Duck Hunting Tips & Tricks
Patterns of weather as well as water levels can deflect major flights off their typical migratory routes. A hotspot of the last year can be an empty hole if ducks are in the opposite part of the state. Moreover, ducks travel ahead of ruthless storms and cold air fronts. Be smart and hunt on a running away day and you will notice a sky that's full of new ducks incoming from the north. They will certainly be unfamiliar with the new surroundings, eagerly wanting to land and relax with other ducks.
When you call ducks, always think of what you're trying to do there. At first you are trying to catch their attention, but also to let them know that there are some other ducks in that area, and where exactly they are. If ducks are not coming towards you, you should attempt to make them change their route and come a little closer. While the ducks are getting closer you must try to persuade them there are extra ducks on water, that it would be safe to land there, and that the spot is good for resting and feeding in safety. Nevertheless, the calls you're carrying out aren't used by ducks for those rationales. They're used to declare willingness to mate, exclusively used in courtship behavior. Therefore, what you must do is use the exact calls that ducks use, but be sure to use them in such way that will make the birds do what you want.
You may use a certain series of quacks or chuckles to prove to the birds that the decoys you're using are real and raise no suspicions.
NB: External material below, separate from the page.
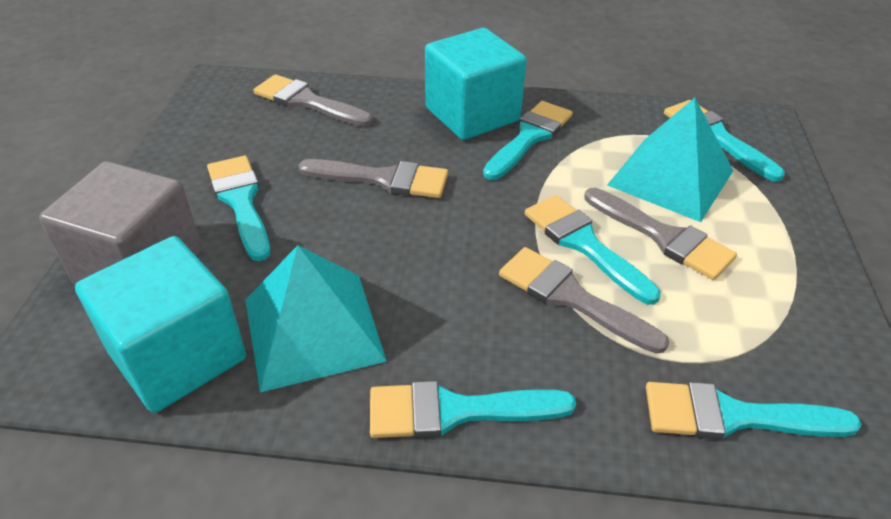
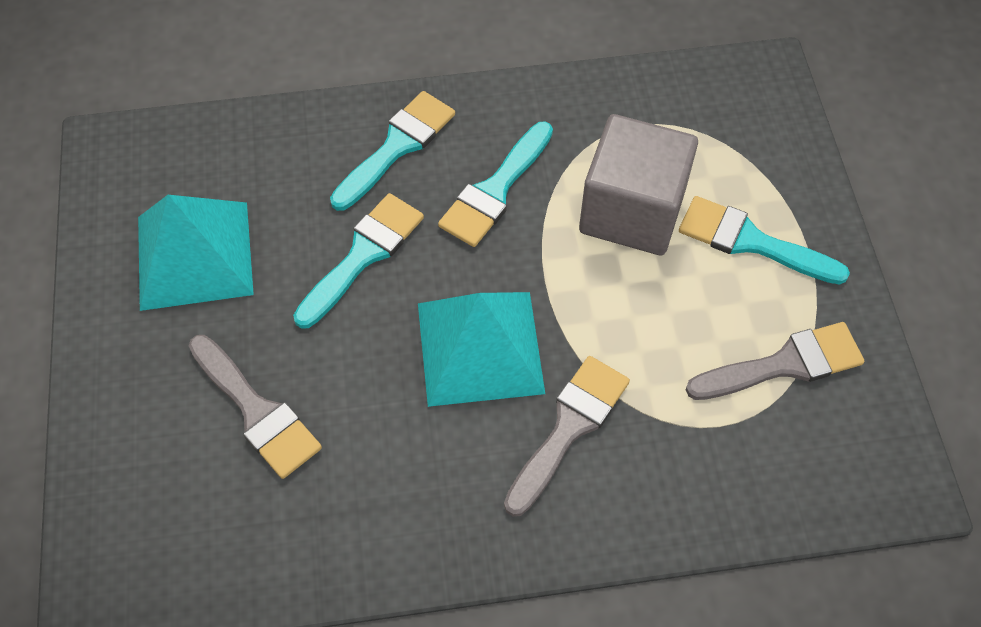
grey brush: [253,74,373,127] [299,159,448,198] [499,247,669,354] [584,188,737,280] = 4 -> [189,335,322,479] [504,356,630,517] [685,322,865,400] = 3
turquoise brush: [207,156,270,261] [370,381,576,438] [483,101,572,180] [525,195,661,305] [646,382,862,439] [664,100,785,182] = 6 -> [293,193,424,329] [330,91,455,211] [438,121,553,247] [679,196,850,285] = 4
turquoise cube: [75,236,246,413] [425,28,527,140] = 2 -> none = 0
Although the provocative call is a peril and certainly not a feeding call it's used by the birds in feeding situations. You may use chuckles or diver growls to convince the incoming ducks that there are some drakes distressing the hens. In order to add further realism to the calling you may use the group contact calls of drakes and sounds of other duck or goose species which might be found in the area.
In the prairie, ducks can be quite predictable. They leave the roost place in the morning hours and head for their feeding meadows. Approximately half of the time they'll head directly for the fields in order to feed and the other half they will momentarily stop in a neighboring pothole to regroup. These are definitely the areas all hunters should target.